Omitting all images, transcribe the entries word for word.

··· MATERIAL SUPPLIED ···

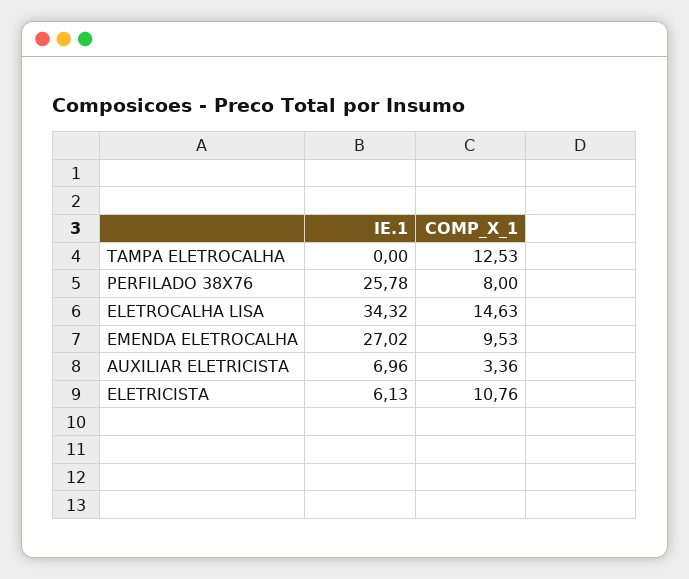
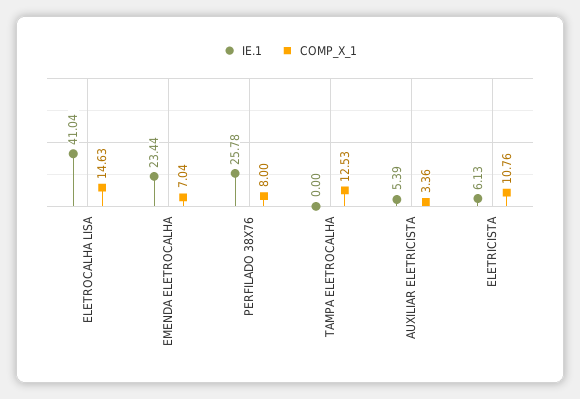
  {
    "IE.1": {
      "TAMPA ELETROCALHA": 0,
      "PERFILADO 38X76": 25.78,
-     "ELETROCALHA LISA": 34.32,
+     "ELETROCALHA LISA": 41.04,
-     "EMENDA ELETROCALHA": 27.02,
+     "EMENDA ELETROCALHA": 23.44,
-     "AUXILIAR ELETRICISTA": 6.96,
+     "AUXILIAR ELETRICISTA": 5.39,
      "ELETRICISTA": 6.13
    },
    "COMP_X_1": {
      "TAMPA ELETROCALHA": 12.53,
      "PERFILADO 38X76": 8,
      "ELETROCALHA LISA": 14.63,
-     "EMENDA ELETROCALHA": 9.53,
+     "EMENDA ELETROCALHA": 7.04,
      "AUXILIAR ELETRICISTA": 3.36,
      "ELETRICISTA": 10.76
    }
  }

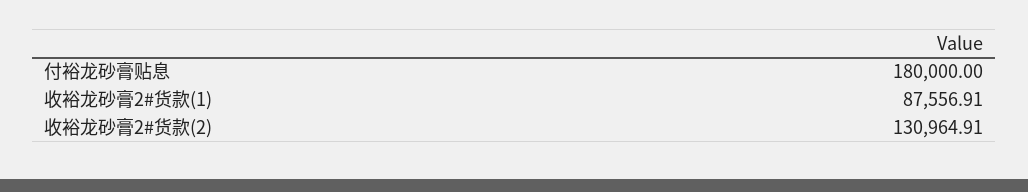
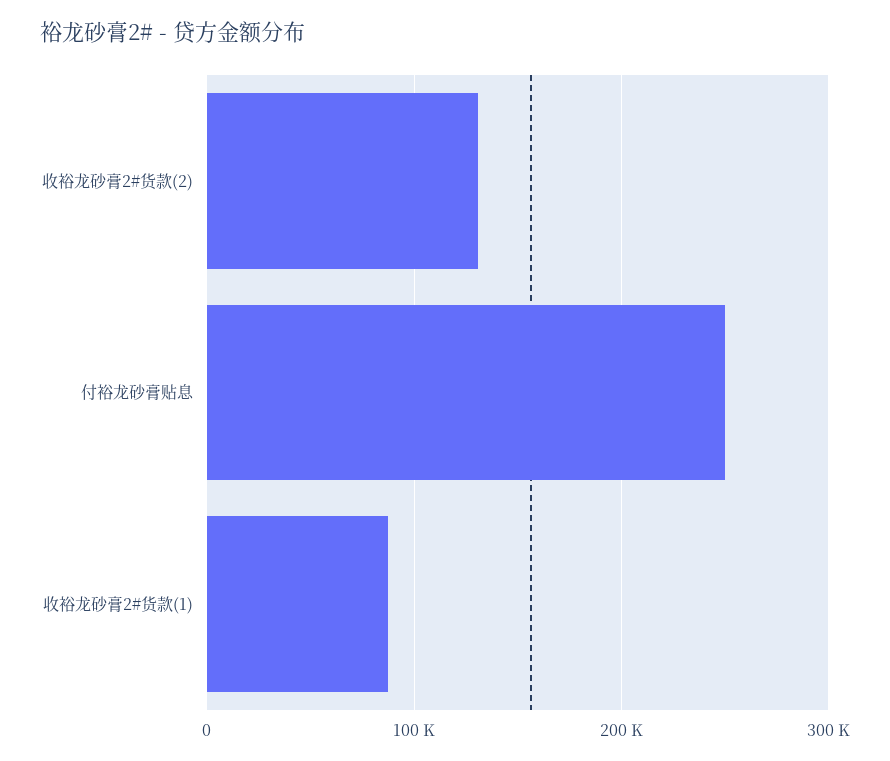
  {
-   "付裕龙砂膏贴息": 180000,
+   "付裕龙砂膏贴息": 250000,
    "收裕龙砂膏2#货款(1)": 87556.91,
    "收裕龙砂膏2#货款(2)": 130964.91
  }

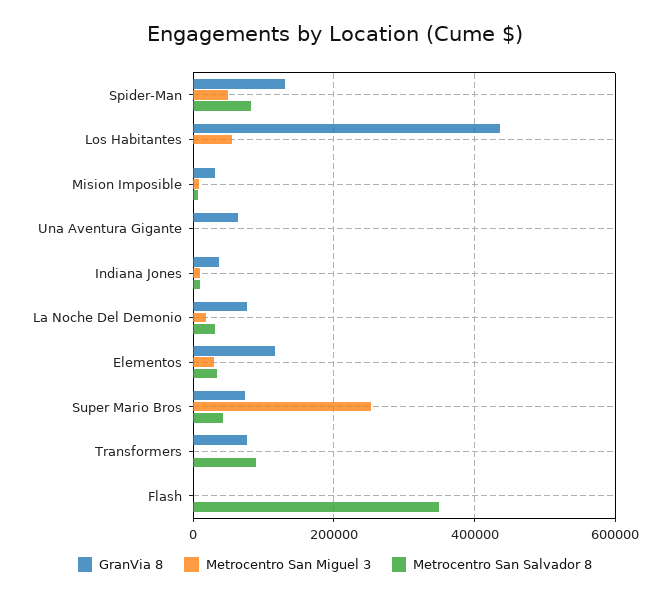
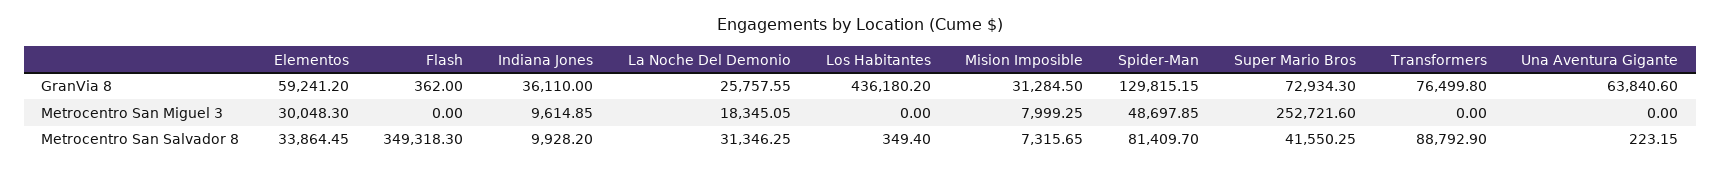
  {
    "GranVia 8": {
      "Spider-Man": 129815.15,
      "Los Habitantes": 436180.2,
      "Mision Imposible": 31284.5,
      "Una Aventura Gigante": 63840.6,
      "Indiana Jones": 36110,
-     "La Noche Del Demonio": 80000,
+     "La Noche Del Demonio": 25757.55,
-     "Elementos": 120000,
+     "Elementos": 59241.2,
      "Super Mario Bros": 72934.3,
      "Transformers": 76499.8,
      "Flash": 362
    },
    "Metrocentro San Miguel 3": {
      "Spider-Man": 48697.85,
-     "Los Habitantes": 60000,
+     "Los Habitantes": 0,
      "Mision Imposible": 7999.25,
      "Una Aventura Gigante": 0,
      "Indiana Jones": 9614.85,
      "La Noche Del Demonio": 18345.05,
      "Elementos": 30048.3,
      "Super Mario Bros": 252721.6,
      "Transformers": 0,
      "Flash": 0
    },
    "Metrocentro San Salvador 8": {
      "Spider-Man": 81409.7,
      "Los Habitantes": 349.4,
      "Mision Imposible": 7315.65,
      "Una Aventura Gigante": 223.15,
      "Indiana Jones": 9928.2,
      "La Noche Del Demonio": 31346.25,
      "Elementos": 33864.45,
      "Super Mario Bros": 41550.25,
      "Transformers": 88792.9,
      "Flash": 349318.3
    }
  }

···

*RESPONSE*:
  {
    "IE.1": {
      "TAMPA ELETROCALHA": 0,
      "PERFILADO 38X76": 25.78,
-     "ELETROCALHA LISA": 34.32,
+     "ELETROCALHA LISA": 41.04,
-     "EMENDA ELETROCALHA": 27.02,
+     "EMENDA ELETROCALHA": 23.44,
-     "AUXILIAR ELETRICISTA": 6.96,
+     "AUXILIAR ELETRICISTA": 5.39,
      "ELETRICISTA": 6.13
    },
    "COMP_X_1": {
      "TAMPA ELETROCALHA": 12.53,
      "PERFILADO 38X76": 8,
      "ELETROCALHA LISA": 14.63,
-     "EMENDA ELETROCALHA": 9.53,
+     "EMENDA ELETROCALHA": 7.04,
      "AUXILIAR ELETRICISTA": 3.36,
      "ELETRICISTA": 10.76
    }
  }

  {
-   "付裕龙砂膏贴息": 180000,
+   "付裕龙砂膏贴息": 250000,
    "收裕龙砂膏2#货款(1)": 87556.91,
    "收裕龙砂膏2#货款(2)": 130964.91
  }

  {
    "GranVia 8": {
      "Spider-Man": 129815.15,
      "Los Habitantes": 436180.2,
      "Mision Imposible": 31284.5,
      "Una Aventura Gigante": 63840.6,
      "Indiana Jones": 36110,
-     "La Noche Del Demonio": 80000,
+     "La Noche Del Demonio": 25757.55,
-     "Elementos": 120000,
+     "Elementos": 59241.2,
      "Super Mario Bros": 72934.3,
      "Transformers": 76499.8,
      "Flash": 362
    },
    "Metrocentro San Miguel 3": {
      "Spider-Man": 48697.85,
-     "Los Habitantes": 60000,
+     "Los Habitantes": 0,
      "Mision Imposible": 7999.25,
      "Una Aventura Gigante": 0,
      "Indiana Jones": 9614.85,
      "La Noche Del Demonio": 18345.05,
      "Elementos": 30048.3,
      "Super Mario Bros": 252721.6,
      "Transformers": 0,
      "Flash": 0
    },
    "Metrocentro San Salvador 8": {
      "Spider-Man": 81409.7,
      "Los Habitantes": 349.4,
      "Mision Imposible": 7315.65,
      "Una Aventura Gigante": 223.15,
      "Indiana Jones": 9928.2,
      "La Noche Del Demonio": 31346.25,
      "Elementos": 33864.45,
      "Super Mario Bros": 41550.25,
      "Transformers": 88792.9,
      "Flash": 349318.3
    }
  }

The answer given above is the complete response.